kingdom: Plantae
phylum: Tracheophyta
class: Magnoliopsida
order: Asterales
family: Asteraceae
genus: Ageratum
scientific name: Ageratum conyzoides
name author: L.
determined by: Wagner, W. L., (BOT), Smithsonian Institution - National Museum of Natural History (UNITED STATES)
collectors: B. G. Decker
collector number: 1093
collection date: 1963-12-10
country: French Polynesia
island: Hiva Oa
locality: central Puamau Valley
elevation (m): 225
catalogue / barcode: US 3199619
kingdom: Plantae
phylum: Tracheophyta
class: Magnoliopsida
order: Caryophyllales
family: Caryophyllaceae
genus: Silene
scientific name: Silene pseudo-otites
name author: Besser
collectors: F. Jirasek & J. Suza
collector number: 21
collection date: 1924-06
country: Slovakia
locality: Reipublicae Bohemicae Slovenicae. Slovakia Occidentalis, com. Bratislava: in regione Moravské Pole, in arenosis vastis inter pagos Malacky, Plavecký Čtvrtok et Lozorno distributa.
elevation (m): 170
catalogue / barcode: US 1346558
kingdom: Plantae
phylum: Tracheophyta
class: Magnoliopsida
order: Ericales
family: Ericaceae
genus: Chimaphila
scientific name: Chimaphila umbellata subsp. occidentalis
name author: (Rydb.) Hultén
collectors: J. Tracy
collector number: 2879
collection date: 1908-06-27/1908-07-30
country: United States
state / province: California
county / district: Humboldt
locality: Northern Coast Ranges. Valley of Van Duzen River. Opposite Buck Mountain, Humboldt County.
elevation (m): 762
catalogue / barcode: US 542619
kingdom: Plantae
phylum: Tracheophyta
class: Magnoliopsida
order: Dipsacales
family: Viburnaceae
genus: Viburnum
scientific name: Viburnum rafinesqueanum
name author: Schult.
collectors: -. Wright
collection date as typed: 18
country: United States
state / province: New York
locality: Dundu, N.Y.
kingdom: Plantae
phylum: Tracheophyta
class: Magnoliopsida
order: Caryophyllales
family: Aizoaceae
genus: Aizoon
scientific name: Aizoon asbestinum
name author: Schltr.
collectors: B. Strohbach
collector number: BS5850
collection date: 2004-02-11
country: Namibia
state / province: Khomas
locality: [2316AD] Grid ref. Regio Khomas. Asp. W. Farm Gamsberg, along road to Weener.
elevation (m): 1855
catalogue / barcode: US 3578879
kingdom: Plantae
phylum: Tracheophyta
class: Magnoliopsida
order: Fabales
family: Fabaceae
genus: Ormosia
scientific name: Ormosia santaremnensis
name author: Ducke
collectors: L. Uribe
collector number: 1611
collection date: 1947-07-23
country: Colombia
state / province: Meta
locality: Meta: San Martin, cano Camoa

**********

▸ **Stated goal**
Set down all six items above line by line, with every field name and value unchanged.

▸ **Task answer**
kingdom: Plantae
phylum: Tracheophyta
class: Magnoliopsida
order: Asterales
family: Asteraceae
genus: Ageratum
scientific name: Ageratum conyzoides
name author: L.
determined by: Wagner, W. L., (BOT), Smithsonian Institution - National Museum of Natural History (UNITED STATES)
collectors: B. G. Decker
collector number: 1093
collection date: 1963-12-10
country: French Polynesia
island: Hiva Oa
locality: central Puamau Valley
elevation (m): 225
catalogue / barcode: US 3199619
kingdom: Plantae
phylum: Tracheophyta
class: Magnoliopsida
order: Caryophyllales
family: Caryophyllaceae
genus: Silene
scientific name: Silene pseudo-otites
name author: Besser
collectors: F. Jirasek & J. Suza
collector number: 21
collection date: 1924-06
country: Slovakia
locality: Reipublicae Bohemicae Slovenicae. Slovakia Occidentalis, com. Bratislava: in regione Moravské Pole, in arenosis vastis inter pagos Malacky, Plavecký Čtvrtok et Lozorno distributa.
elevation (m): 170
catalogue / barcode: US 1346558
kingdom: Plantae
phylum: Tracheophyta
class: Magnoliopsida
order: Ericales
family: Ericaceae
genus: Chimaphila
scientific name: Chimaphila umbellata subsp. occidentalis
name author: (Rydb.) Hultén
collectors: J. Tracy
collector number: 2879
collection date: 1908-06-27/1908-07-30
country: United States
state / province: California
county / district: Humboldt
locality: Northern Coast Ranges. Valley of Van Duzen River. Opposite Buck Mountain, Humboldt County.
elevation (m): 762
catalogue / barcode: US 542619
kingdom: Plantae
phylum: Tracheophyta
class: Magnoliopsida
order: Dipsacales
family: Viburnaceae
genus: Viburnum
scientific name: Viburnum rafinesqueanum
name author: Schult.
collectors: -. Wright
collection date as typed: 18
country: United States
state / province: New York
locality: Dundu, N.Y.
kingdom: Plantae
phylum: Tracheophyta
class: Magnoliopsida
order: Caryophyllales
family: Aizoaceae
genus: Aizoon
scientific name: Aizoon asbestinum
name author: Schltr.
collectors: B. Strohbach
collector number: BS5850
collection date: 2004-02-11
country: Namibia
state / province: Khomas
locality: [2316AD] Grid ref. Regio Khomas. Asp. W. Farm Gamsberg, along road to Weener.
elevation (m): 1855
catalogue / barcode: US 3578879
kingdom: Plantae
phylum: Tracheophyta
class: Magnoliopsida
order: Fabales
family: Fabaceae
genus: Ormosia
scientific name: Ormosia santaremnensis
name author: Ducke
collectors: L. Uribe
collector number: 1611
collection date: 1947-07-23
country: Colombia
state / province: Meta
locality: Meta: San Martin, cano Camoa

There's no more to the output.